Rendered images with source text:
⁂

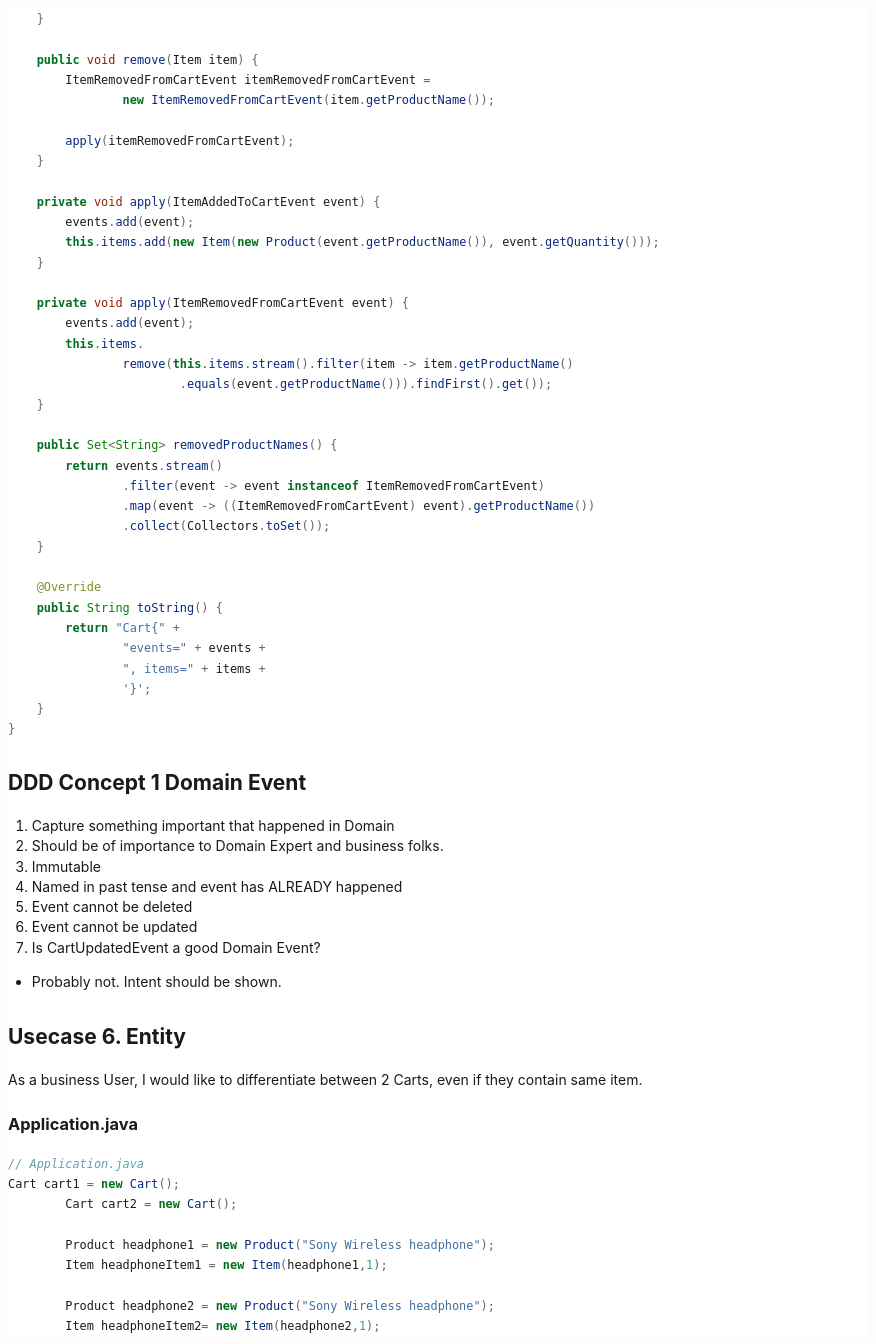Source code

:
 ```java
    }

    public void remove(Item item) {
        ItemRemovedFromCartEvent itemRemovedFromCartEvent =
                new ItemRemovedFromCartEvent(item.getProductName());

        apply(itemRemovedFromCartEvent);
    }

    private void apply(ItemAddedToCartEvent event) {
        events.add(event);
        this.items.add(new Item(new Product(event.getProductName()), event.getQuantity()));
    }

    private void apply(ItemRemovedFromCartEvent event) {
        events.add(event);
        this.items.
                remove(this.items.stream().filter(item -> item.getProductName()
                        .equals(event.getProductName())).findFirst().get());
    }

    public Set<String> removedProductNames() {
        return events.stream()
                .filter(event -> event instanceof ItemRemovedFromCartEvent)
                .map(event -> ((ItemRemovedFromCartEvent) event).getProductName())
                .collect(Collectors.toSet());
    }

    @Override
    public String toString() {
        return "Cart{" +
                "events=" + events +
                ", items=" + items +
                '}';
    }
}
```
## DDD Concept 1 Domain Event 
1. Capture something important that happened in Domain
1. Should be of importance to Domain Expert and business folks.
1. Immutable
1. Named in past tense and event has ALREADY happened
1. Event cannot be deleted
1. Event cannot be updated
1. Is CartUpdatedEvent a good Domain Event? 
- Probably not. Intent should be shown.

## Usecase 6. Entity
As a business User, I would like to differentiate between 2 Carts, even if they contain same item.
### Application.java
```java
// Application.java
Cart cart1 = new Cart();
        Cart cart2 = new Cart();

        Product headphone1 = new Product("Sony Wireless headphone");
        Item headphoneItem1 = new Item(headphone1,1);

        Product headphone2 = new Product("Sony Wireless headphone");
        Item headphoneItem2= new Item(headphone2,1);

```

⁂

*PROBLEM REQUIREMENTS*. Each entry should come back exactly as written, with its pictures omitted.

*TASK OUTPUT*.
Source code

:
 ```java
    }

    public void remove(Item item) {
        ItemRemovedFromCartEvent itemRemovedFromCartEvent =
                new ItemRemovedFromCartEvent(item.getProductName());

        apply(itemRemovedFromCartEvent);
    }

    private void apply(ItemAddedToCartEvent event) {
        events.add(event);
        this.items.add(new Item(new Product(event.getProductName()), event.getQuantity()));
    }

    private void apply(ItemRemovedFromCartEvent event) {
        events.add(event);
        this.items.
                remove(this.items.stream().filter(item -> item.getProductName()
                        .equals(event.getProductName())).findFirst().get());
    }

    public Set<String> removedProductNames() {
        return events.stream()
                .filter(event -> event instanceof ItemRemovedFromCartEvent)
                .map(event -> ((ItemRemovedFromCartEvent) event).getProductName())
                .collect(Collectors.toSet());
    }

    @Override
    public String toString() {
        return "Cart{" +
                "events=" + events +
                ", items=" + items +
                '}';
    }
}
```
## DDD Concept 1 Domain Event 
1. Capture something important that happened in Domain
1. Should be of importance to Domain Expert and business folks.
1. Immutable
1. Named in past tense and event has ALREADY happened
1. Event cannot be deleted
1. Event cannot be updated
1. Is CartUpdatedEvent a good Domain Event? 
- Probably not. Intent should be shown.

## Usecase 6. Entity
As a business User, I would like to differentiate between 2 Carts, even if they contain same item.
### Application.java
```java
// Application.java
Cart cart1 = new Cart();
        Cart cart2 = new Cart();

        Product headphone1 = new Product("Sony Wireless headphone");
        Item headphoneItem1 = new Item(headphone1,1);

        Product headphone2 = new Product("Sony Wireless headphone");
        Item headphoneItem2= new Item(headphone2,1);

```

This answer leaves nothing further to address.